A - My comment is tempered by the political environment. We are being brutally realistic. Historically we close alot in Q4 but not sure. I don't see anything that will change historical trend. Pipeline analysis shows an uptick.
Q: new customers?
A: nothing in the mix changing but ERM and analtics grow but not materially. We are gaining more traction. CRM want to know customer is, ERM is engine working well, and analtics want to know who customer is. 70 customers in egov. Archives, NY city, etc... Egov is largest vertical in long term. (Note: bugdet in states will be reduced)
SSB: Other vertical that are getting weaker?
A: The softness in IT is in all markets. The CEO have not been in conference with Alan Greenspan. They are not seeing an economic recovery. Q4 could be flat to up 40% from Q3.
Q: Capex?
A: We 15M-20M per quarter vs. 30M a quater as in the past.
JPM: 700 comps upgrading to Siebel 7?
A: We expect most will upgrade to Siebel 7. 70-90% have historically upgraded.
Q: Are there fewer deals available to close?
A: We would have to ask sales since we have not analyze this.
Q: Pricing as related to competitors?
A: Deal don't move faster at lower prices. Per user price is flat.
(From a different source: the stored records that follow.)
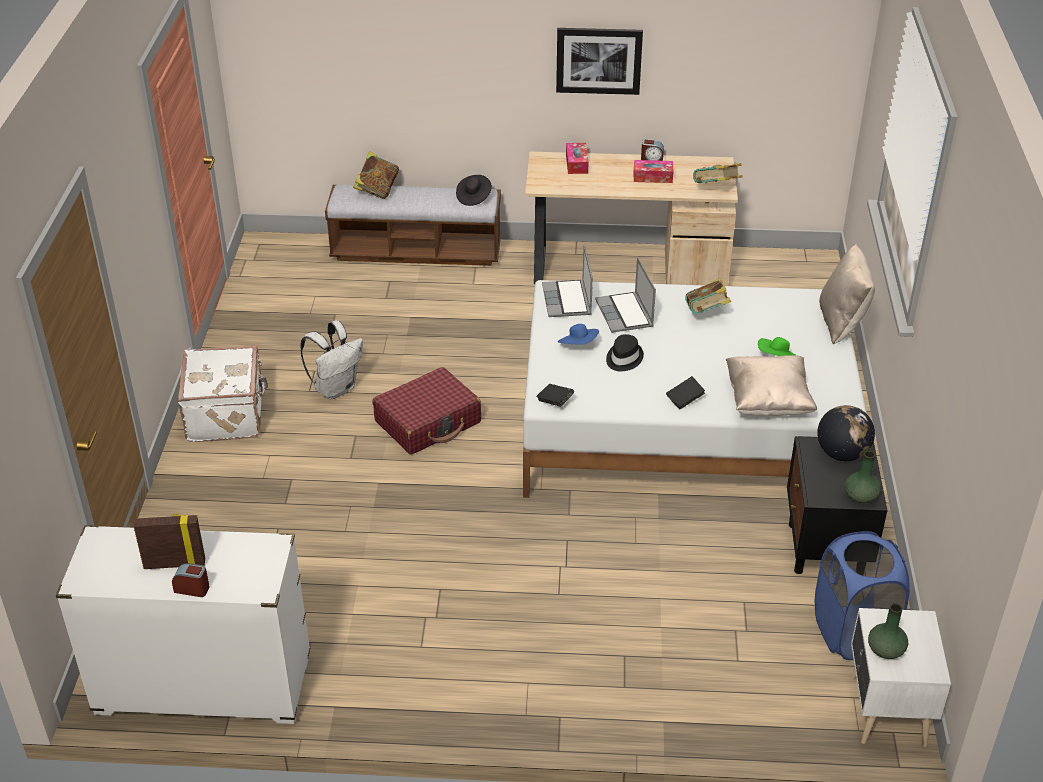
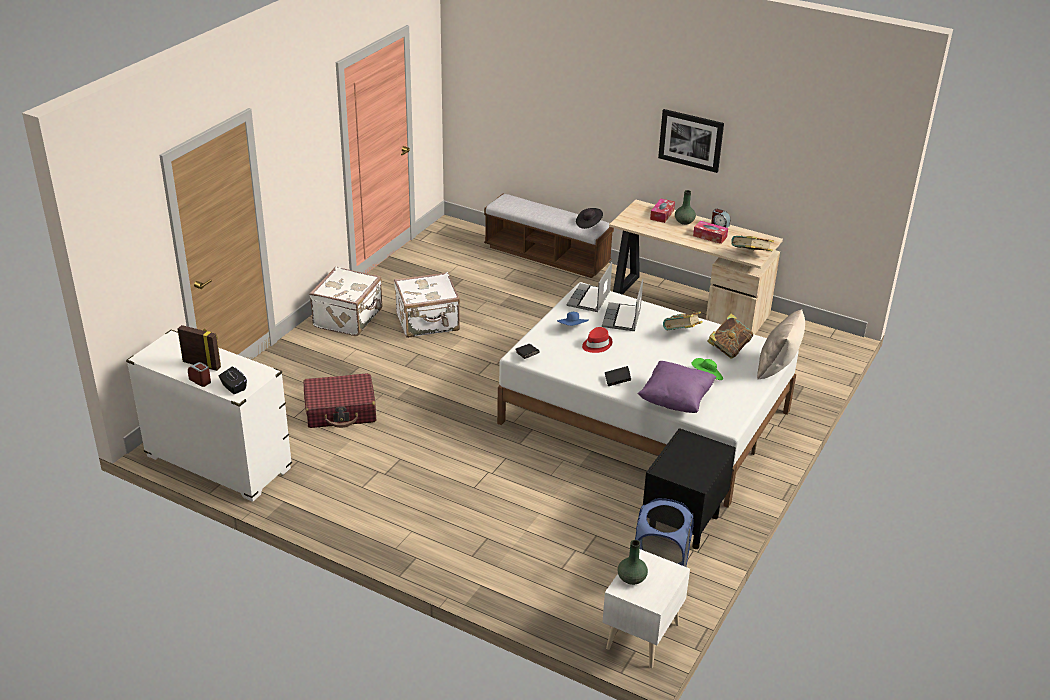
camera: 25 degrees right, 5 degrees down
white backpack [300,320,363,399] -> white suitcase [394,272,460,338]
book [353,151,399,199] -> book moved to [707,313,753,358]
red suitcase [373,367,481,455] -> red suitcase moved to [304,373,376,428]
black hat [606,334,644,371] -> red hat [582,327,612,353]
beige pillow [726,355,817,416] -> purple pillow [638,361,716,413]
globe [817,405,875,461] -> none
green vase [845,451,881,503] -> green vase moved to [675,190,696,225]
none -> black tissue box [219,367,247,394]

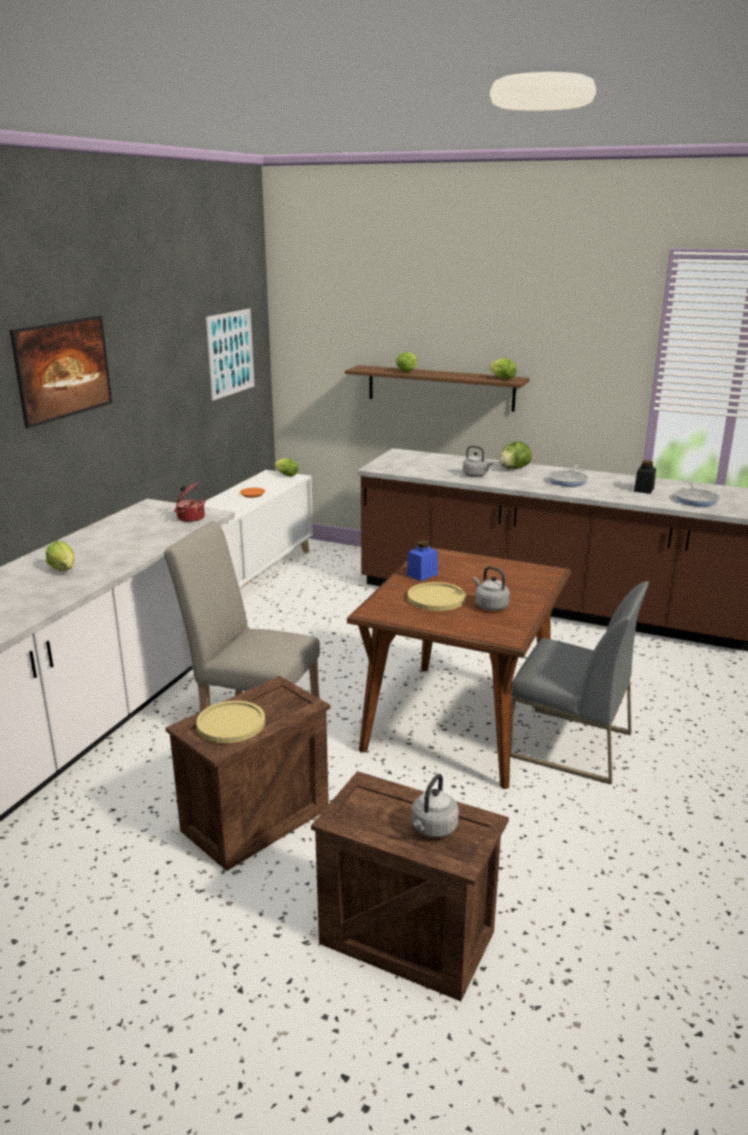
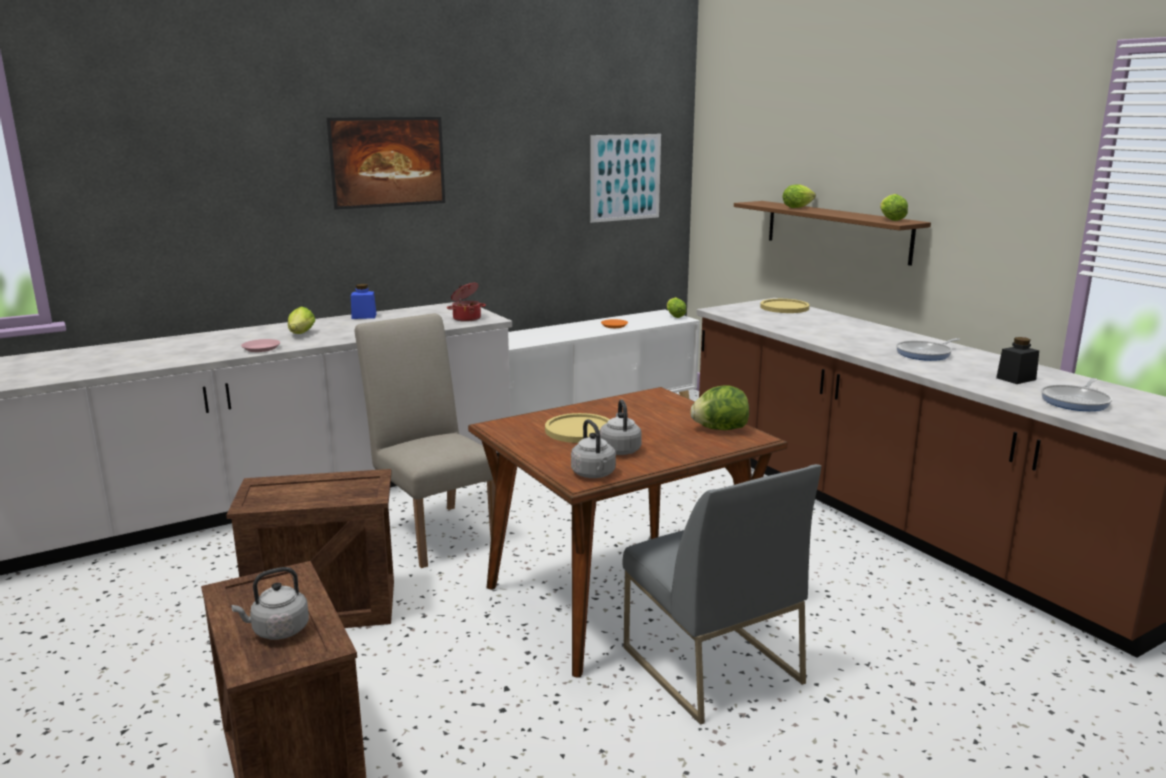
camera: 35 degrees right, 5 degrees down
yellow plate [196,701,265,743] -> yellow plate moved to [760,299,809,313]
blue jar [407,540,438,581] -> blue jar moved to [351,284,377,319]
grey kettle [463,446,493,477] -> grey kettle moved to [571,419,616,478]
lettuce [499,441,532,469] -> lettuce moved to [690,385,749,430]
none -> pink plate [241,339,280,352]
Oracle is disappearing from CRM market as a product(?), SAP is giving CRM for free. PSFT is giving for $10-20 a year. It is the Vantive product. PSFT is non rationale, where SAP is trying to gain an entry in market.
Q: Trend to smaller deals?
A: Sales force is focused on closing deal regardless of size. Very, very few large transaction to be had.
Q: Comment on Larry Ellison's "that suite vendors will win in long"
A: No historical economic data to support that data. ORCL is a suite vendor. They have lost share every year. No significant share or presence in CRM anymore. My CRM buisiness is larger than ORCL Suite business. We sold more than SAP suite business in the US than SAP did world wide.
Bear Stearns: Quality of new customer and verticals that were in. 1.5B in rev for 2003 bases on ?
A: We hope to add headcount in 2003. Could be flat and that
Life science business, energy, autos, public sector are upticking. Communication vertical is less as expected.
H&Q: Why not preannounce. Missed by 9 cemts.
A: We had no publish guidelines in that area. Experts advised us preannouncement is in appropiate.
Q: Who were customer wins?
A: 60 in analytics - phillips, baxter, BofNY, GDT.
Tom Weisels: Customer doing pilots?
A: Not any more of that than before. No increased trend.
Q: Further cost cutting if revs decline?
A: We are getting costs in line as conservative growth is this.

Summary

I thought I was careful to screen out techs without insider buying. ORCL seeing better results in database and is throwing CRM software on the cheap in the product. IWTO, SAP, PSFT, and SEBL may be seeing a continuing trend of eroding sales.

I think medical sector and energy will be solid plays. I see a potential 20% drop after the q3 call. We went up on low volume Friday. I plan to exit SEBL and ORCL as the growth will be seen by someone in that sector. No clear news to break continuing down trend other than technicals.